— Вот… это тебе на нуждишку… когда взгрустнется поесть… или выпьешь за мое здоровье… А теперь — богоданным родителям кланяйся в ноги, крестному… дяденьке… А потом прощайся со всеми председящими, — друзьями и приятелями… Теперь уж не скоро… того…
Служивый послушно следовал указаниям деда — поочередно валился в ноги старшим, троекратно целовался, смущенно говорил заученные слова прощания. Крестный Иван Маркович достал кошелек, долго и сосредоточенно перебирал в нем пальцами. Вынул рубль и, подумав над ним, сказал:
— Дай-ка мне полтинник сдачи…
— Да ты бы уж все давал! — доброжелательным голосом сказал Максим Рогачев.
— Все — много… Ну, так и быть, давай тридцать сдачи… Пущай моих семь гривен идет…
Служивый из бывших у него в кармане денег очень обстоятельно отсчитал тридцать копеек и передал их крестному.
Митрий Васильич, прощаясь, горько заплакал:
— А мне уж вот некого ни провожать, ни встречать… Один остался, как перст… Пятеро сыночков было, — всех прибрал Господь…

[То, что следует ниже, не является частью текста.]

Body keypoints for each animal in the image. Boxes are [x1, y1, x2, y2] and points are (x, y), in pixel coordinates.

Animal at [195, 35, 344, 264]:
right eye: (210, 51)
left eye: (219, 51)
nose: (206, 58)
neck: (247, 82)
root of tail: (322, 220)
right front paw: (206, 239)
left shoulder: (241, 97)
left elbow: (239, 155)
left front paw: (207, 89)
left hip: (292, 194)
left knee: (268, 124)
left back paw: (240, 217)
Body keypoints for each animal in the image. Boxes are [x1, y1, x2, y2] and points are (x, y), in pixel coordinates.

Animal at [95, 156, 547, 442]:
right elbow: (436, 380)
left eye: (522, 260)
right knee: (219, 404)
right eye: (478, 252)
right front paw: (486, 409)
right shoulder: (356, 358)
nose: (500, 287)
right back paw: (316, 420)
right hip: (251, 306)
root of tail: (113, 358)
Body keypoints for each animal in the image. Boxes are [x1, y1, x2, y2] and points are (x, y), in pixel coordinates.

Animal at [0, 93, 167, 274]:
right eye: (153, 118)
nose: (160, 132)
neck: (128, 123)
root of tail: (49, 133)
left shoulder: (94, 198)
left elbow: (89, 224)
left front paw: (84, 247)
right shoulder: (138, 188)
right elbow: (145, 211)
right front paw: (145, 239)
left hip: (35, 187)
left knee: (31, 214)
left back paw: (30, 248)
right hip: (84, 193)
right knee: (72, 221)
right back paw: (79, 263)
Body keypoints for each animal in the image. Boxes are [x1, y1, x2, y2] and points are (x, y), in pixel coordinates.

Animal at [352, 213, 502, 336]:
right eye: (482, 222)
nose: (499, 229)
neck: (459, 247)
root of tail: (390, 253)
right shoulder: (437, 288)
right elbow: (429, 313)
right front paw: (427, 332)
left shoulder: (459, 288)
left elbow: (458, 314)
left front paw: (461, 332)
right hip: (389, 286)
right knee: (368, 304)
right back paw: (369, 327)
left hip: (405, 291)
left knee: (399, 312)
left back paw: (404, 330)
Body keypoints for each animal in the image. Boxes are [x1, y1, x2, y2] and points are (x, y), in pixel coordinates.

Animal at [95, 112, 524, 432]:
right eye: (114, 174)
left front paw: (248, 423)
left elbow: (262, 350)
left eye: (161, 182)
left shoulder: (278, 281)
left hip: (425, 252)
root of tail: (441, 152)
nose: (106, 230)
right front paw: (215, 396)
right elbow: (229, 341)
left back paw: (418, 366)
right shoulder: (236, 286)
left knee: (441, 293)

Людей было много, и долго обходил их Луканька. Всех обошел, не миновал и малышей, со всеми попрощался. Все были близки, все стали дороги, как родные, в эту последнюю минуту пребывания в родном углу. С иными браниться случалось… Вот Алешка Коваль, — с ним не раз дрался… А рядом с ним чернобровая Маришка, — за ней бегал когда-то женихом, вечерами ловил ее на улице, шептал бессвязные признания, а она с размаху давала ему раза по спине… И одинаково сейчас сердцу близки и Коваль, и Маришка… Были обиды, ругань, мелкие, но бурные счеты… Но как мякину отвеял ветер и осталось одно зерно, полновесное и ценное, — забылось все мелкое, раздорное, осталось трогательное сердечное сознание крепкой связи с этими родными стенами, родной землей и людьми, на ней живущими. И было невыразимо больно сердцу отрывать корни, которыми связано оно было с этим миром…
Слышно ржание Корсака. Гремят выстрелы. Пора… Мягкий голос Митрия Васильича уже со двора доносится. Знакомая песня прощания:
Закаталося красное солнышко
За темные за леса…
Обнимает, рыдает мать, плачут сестры, жена. Аверька в рваной шубенке, подпоясанной белым вязаным кушачишком, громко навзрыд рыдает: жалко брата, который хоть и за ухо трепал, но брал с собой в поле, сажал на лошадь, давал вожжи — править… И так горючи эти слезы, так властны над сердцем…
Стояли воза у ворот: буланый Киргиз, на котором мать и жена поедут до Скурихи — проводить, и старая рыжая кобыла, которой досталось везти сено. За ее возом был привязан Корсак, гладкий, вычищенный, подобранный, нервно озирающийся вокруг…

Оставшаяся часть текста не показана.